INFORMATION PROVIDED
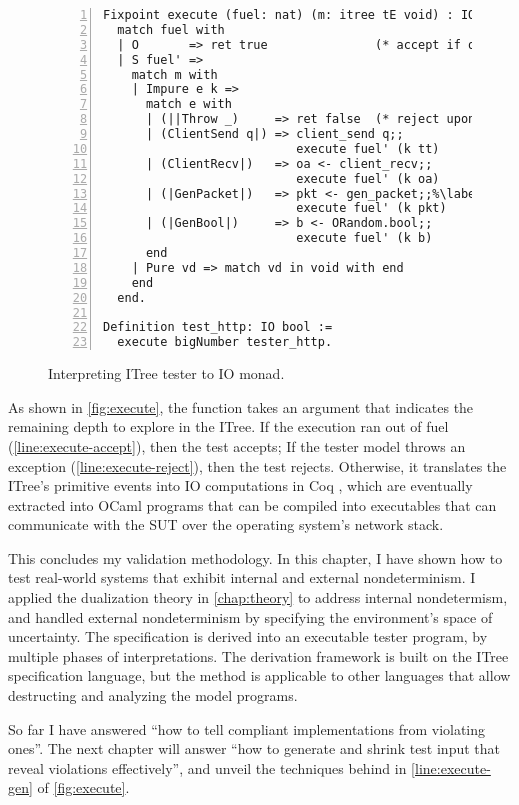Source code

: \begin{figure}
\begin{lstlisting}[style=customcoq,numbers=left,escapechar=\%]
Fixpoint execute (fuel: nat) (m: itree tE void) : IO bool :=
  match fuel with
  | O       => ret true               (* accept if out of fuel *)%\label{line:execute-accept}%
  | S fuel' =>
    match m with
    | Impure e k =>
      match e with
      | (||Throw _)     => ret false  (* reject upon exception *)%\label{line:execute-reject}%
      | (ClientSend q|) => client_send q;;
                           execute fuel' (k tt)
      | (ClientRecv|)   => oa <- client_recv;;
                           execute fuel' (k oa)
      | (|GenPacket|)   => pkt <- gen_packet;;%\label{line:execute-gen}%
                           execute fuel' (k pkt)
      | (|GenBool|)     => b <- ORandom.bool;;
                           execute fuel' (k b)
      end
    | Pure vd => match vd in void with end
    end
  end.

Definition test_http: IO bool :=
  execute bigNumber tester_http.
\end{lstlisting}
\caption{Interpreting ITree tester to IO monad.}
\label{fig:execute}
\end{figure}

As shown in \autoref{fig:execute}, the  function takes an
argument  that indicates the remaining depth to explore in the ITree.
If the execution ran out of fuel (\autoref{line:execute-accept}), then the test
accepts; If the tester model throws an exception
(\autoref{line:execute-reject}), then the test rejects.  Otherwise, it
translates the ITree's primitive events into IO computations in Coq , which are eventually extracted into OCaml programs
that can be compiled into executables that can communicate with the SUT over the
operating system's network stack.

This concludes my validation methodology.  In this chapter, I have shown how to
test real-world systems that exhibit internal and external nondeterminism.  I
applied the dualization theory in \autoref{chap:theory} to address internal
nondetermism, and handled external nondeterminism by specifying the
environment's space of uncertainty.  The specification is derived into an
executable tester program, by multiple phases of interpretations.  The
derivation framework is built on the ITree specification language, but the
method is applicable to other languages that allow destructing and analyzing the
model programs.

So far I have answered ``how to tell compliant implementations from violating
ones''.  The next chapter will answer ``how to generate and shrink test input
that reveal violations effectively'', and unveil the techniques behind
 in \autoref{line:execute-gen} of \autoref{fig:execute}.
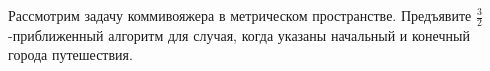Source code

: Рассмотрим задачу коммивояжера в метрическом пространстве. Предъявите $\frac{3}{2}$-приближенный
алгоритм для случая, когда указаны начальный и конечный города путешествия.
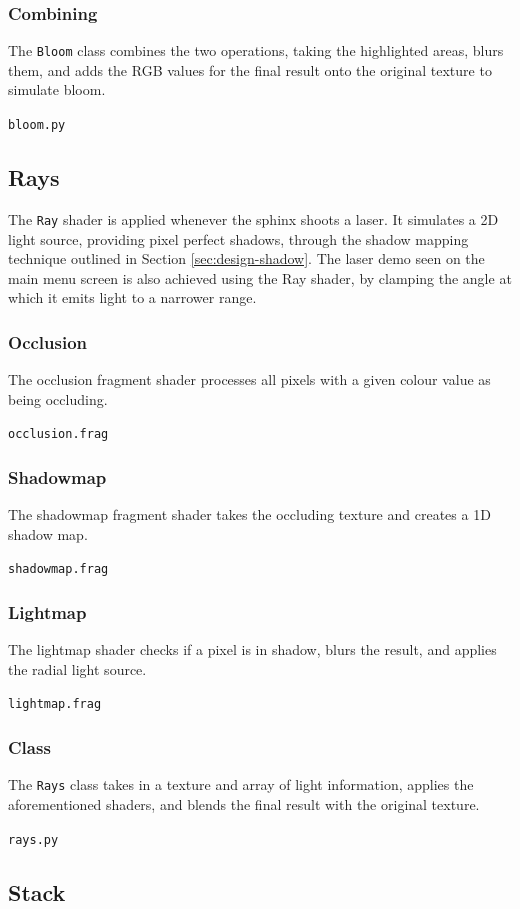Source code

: \documentclass[../main/main.tex]{subfiles}
\begin{document}
\subsubsection*{Combining}
The \lstinline{Bloom} class combines the two operations, taking the highlighted areas, blurs them, and adds the RGB values for the final result onto the original texture to simulate bloom.

\noindent\verb|bloom.py|


\subsection{Rays}
\label{sec:shader-rays}
The \lstinline{Ray} shader is applied whenever the sphinx shoots a laser. It simulates a 2D light source, providing pixel perfect shadows, through the shadow mapping technique outlined in Section \ref{sec:design-shadow}. The laser demo seen on the main menu screen is also achieved using the Ray shader, by clamping the angle at which it emits light to a narrower range.

\subsubsection*{Occlusion}
The occlusion fragment shader processes all pixels with a given colour value as being occluding.

\noindent\verb|occlusion.frag|


\subsubsection*{Shadowmap}
The shadowmap fragment shader takes the occluding texture and creates a 1D shadow map.

\noindent\verb|shadowmap.frag|


\subsubsection*{Lightmap}
The lightmap shader checks if a pixel is in shadow, blurs the result, and applies the radial light source.

\noindent\verb|lightmap.frag|


\subsubsection*{Class}
The \lstinline{Rays} class takes in a texture and array of light information, applies the aforementioned shaders, and blends the final result with the original texture.

\noindent\verb|rays.py|


\subsection{Stack}
\label{sec:stack}
\end{document}
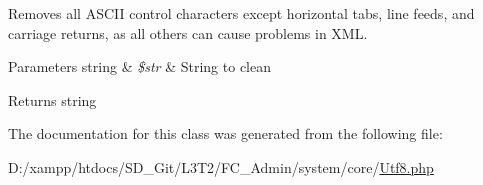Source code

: Removes all A\+S\+C\+I\+I control characters except horizontal tabs, line feeds, and carriage returns, as all others can cause problems in X\+M\+L.


\begin{DoxyParams}[1]{Parameters}
string & {\em \$str} & String to clean \\
\hline
\end{DoxyParams}
\begin{DoxyReturn}{Returns}
string 
\end{DoxyReturn}


The documentation for this class was generated from the following file\+:\begin{DoxyCompactItemize}
\item 
D\+:/xampp/htdocs/\+S\+D\+\_\+\+Git/\+L3\+T2/\+F\+C\+\_\+\+Admin/system/core/\hyperlink{system_2core_2_utf8_8php}{Utf8.\+php}\end{DoxyCompactItemize}
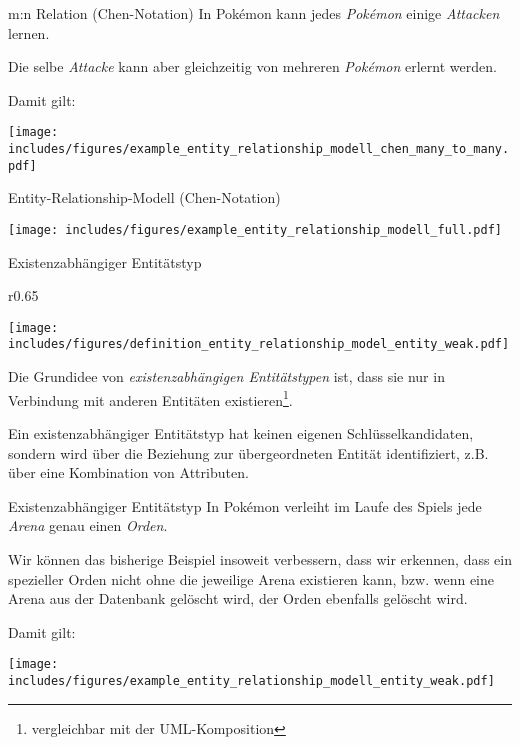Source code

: \begin{example}{m:n Relation (Chen-Notation)}
    In Pokémon kann jedes \emph{Pokémon} einige \emph{Attacken} lernen.

    Die selbe \emph{Attacke} kann aber gleichzeitig von mehreren \emph{Pokémon} erlernt werden.

    Damit gilt:
    \begin{center}
        \texttt{[image: includes/figures/example\_entity\_relationship\_modell\_chen\_many\_to\_many.pdf]}
    \end{center}
\end{example}

\begin{example}{Entity-Relationship-Modell (Chen-Notation)}
    \begin{center}
        \texttt{[image: includes/figures/example\_entity\_relationship\_modell\_full.pdf]}
    \end{center}
\end{example}

\begin{defi}{Existenzabhängiger Entitätstyp}
    \begin{wrapfigure}{r}{0.65\textwidth}
        \begin{center}
            \texttt{[image: includes/figures/definition\_entity\_relationship\_model\_entity\_weak.pdf]}
        \end{center}
    \end{wrapfigure}
    Die Grundidee von \emph{existenzabhängigen Entitätstypen} ist, dass sie nur in Verbindung mit anderen Entitäten existieren\footnote{vergleichbar mit der UML-Komposition}.

    Ein existenzabhängiger Entitätstyp hat keinen eigenen Schlüsselkandidaten, sondern wird über die Beziehung zur übergeordneten Entität identifiziert, z.B. über eine Kombination von Attributen.
\end{defi}

\begin{example}{Existenzabhängiger Entitätstyp}
    In Pokémon verleiht im Laufe des Spiels jede \emph{Arena} genau einen \emph{Orden}.

    Wir können das bisherige Beispiel insoweit verbessern, dass wir erkennen, dass ein spezieller Orden nicht ohne die jeweilige Arena existieren kann, bzw. wenn eine Arena aus der Datenbank gelöscht wird, der Orden ebenfalls gelöscht wird.

    Damit gilt:
    \begin{center}
        \texttt{[image: includes/figures/example\_entity\_relationship\_modell\_entity\_weak.pdf]}
    \end{center}
\end{example}

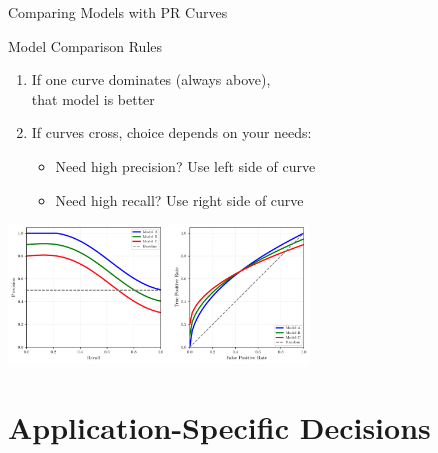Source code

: \documentclass{beamer}
\begin{document}
\begin{frame}{Comparing Models with PR Curves}
\begin{alertblock}{Model Comparison Rules}
\small
\begin{enumerate}
    \item If one curve dominates (always above), \\
          that model is better

    \vspace{0.15cm}

    \item If curves cross, choice depends on your needs:
    \begin{itemize}
        \item Need high precision? Use left side of curve
        \item Need high recall? Use right side of curve
    \end{itemize}
\end{enumerate}
\end{alertblock}

\vspace{0.15cm}

\begin{center}
\includegraphics[width=0.6\textwidth]{model-comparison-diagram.pdf}
\end{center}
\end{frame}

\section{Application-Specific Decisions}
\end{document}

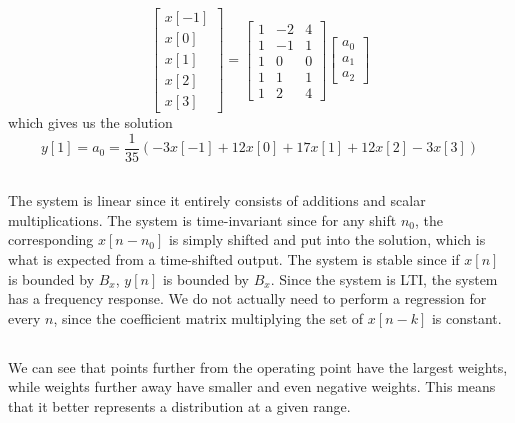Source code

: \documentclass{article}
\begin{document}
\begin{equation}
    \begin{bmatrix}
        x[-1] \\
        x[0] \\
        x[1] \\
        x[2] \\
        x[3]
    \end{bmatrix}
    = 
    \begin{bmatrix}
        1 & -2 & 4 \\
        1 & -1 & 1 \\
        1 & 0 & 0 \\
        1 & 1 & 1 \\
        1 & 2 & 4
    \end{bmatrix}
    \begin{bmatrix}
        a_0 \\
        a_1 \\
        a_2
    \end{bmatrix}
\end{equation}
which gives us the solution
\begin{equation}
    y[1] = a_0 = \frac{1}{35} (-3x[-1] + 12x[0] + 17x[1] + 12x[2] - 3x[3])
\end{equation}

\subsection{}

The system is linear since it entirely consists of additions and scalar multiplications.
The system is time-invariant since for any shift \(n_0\), the corresponding \(x[n - n_0]\) is simply shifted and put into the solution, which is what is expected from a time-shifted output.
The system is stable since if \(x[n]\) is bounded by \(B_x\), \(y[n]\) is bounded by \(B_x\).
Since the system is LTI, the system has a frequency response.
We do not actually need to perform a regression for every \(n\), since the coefficient matrix multiplying the set of \(x[n - k]\) is constant.

\subsection{}

We can see that points further from the operating point have the largest weights, while weights further away have smaller and even negative weights.
This means that it better represents a distribution at a given range.
\end{document}
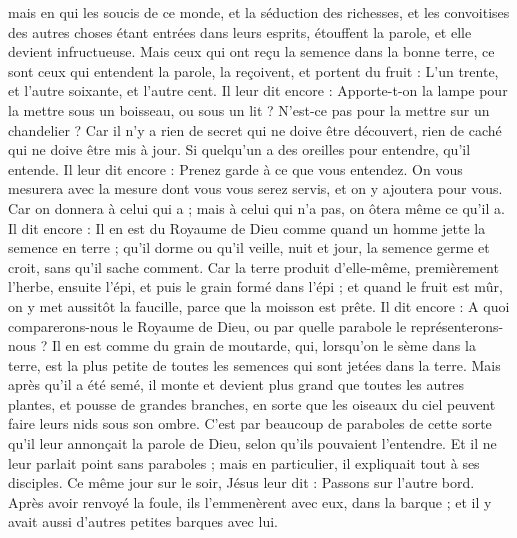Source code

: \begin{multicols}{2}
mais en qui les soucis de ce monde, et la séduction des richesses, et les convoitises des autres choses étant entrées dans leurs esprits, étouffent la parole, et elle devient infructueuse.
Mais ceux qui ont reçu la semence dans la bonne terre, ce sont ceux qui entendent la parole, la reçoivent, et portent du fruit : L'un trente, et l'autre soixante, et l'autre cent{}.
Il leur dit encore : Apporte-t-on la lampe pour la mettre sous un boisseau, ou sous un lit ? N'est-ce pas pour la mettre sur un chandelier ?
Car il n'y a rien de secret qui ne doive être découvert, rien de caché qui ne doive être mis à jour.
Si quelqu'un a des oreilles pour entendre, qu'il entende.
Il leur dit encore : Prenez garde à ce que vous entendez. On vous mesurera avec la mesure dont vous vous serez servis, et on y ajoutera pour vous.
Car on donnera à celui qui a ; mais à celui qui n’a pas, on ôtera même ce qu’il a.
Il dit encore : Il en est du Royaume de Dieu comme quand un homme jette la semence en terre ;
qu’il dorme ou qu’il veille, nuit et jour, la semence germe et croit, sans qu'il sache comment.
Car la terre produit d'elle-même, premièrement l'herbe, ensuite l'épi, et puis le grain formé dans l'épi ;
et quand le fruit est mûr, on y met aussitôt la faucille, parce que la moisson est prête.
Il dit encore : A quoi comparerons-nous le Royaume de Dieu, ou par quelle parabole le représenterons-nous ?
Il en est comme du grain de moutarde, qui, lorsqu'on le sème dans la terre, est la plus petite de toutes les semences qui sont jetées dans la terre.
Mais après qu'il a été semé, il monte et devient plus grand que toutes les autres plantes, et pousse de grandes branches, en sorte que les oiseaux du ciel peuvent faire leurs nids sous son ombre.
C’est par beaucoup de paraboles de cette sorte qu’il leur annonçait la parole de Dieu, selon qu'ils pouvaient l'entendre.
Et il ne leur parlait point sans paraboles ; mais en particulier, il expliquait tout à ses disciples.
Ce même jour sur le soir, Jésus leur dit : Passons sur l’autre bord.
Après avoir renvoyé la foule, ils l'emmenèrent avec eux, dans la barque ; et il y avait aussi d'autres petites barques avec lui.

\end{multicols}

WHAT IS BEING ASKED
Collect each line of the entries that has the word "emph", copying it in full.

EXERCISE OUTPUT
    In Pokémon kann jedes \emph{Pokémon} einige \emph{Attacken} lernen.
    Die selbe \emph{Attacke} kann aber gleichzeitig von mehreren \emph{Pokémon} erlernt werden.
    Die Grundidee von \emph{existenzabhängigen Entitätstypen} ist, dass sie nur in Verbindung mit anderen Entitäten existieren\footnote{vergleichbar mit der UML-Komposition}.
    In Pokémon verleiht im Laufe des Spiels jede \emph{Arena} genau einen \emph{Orden}.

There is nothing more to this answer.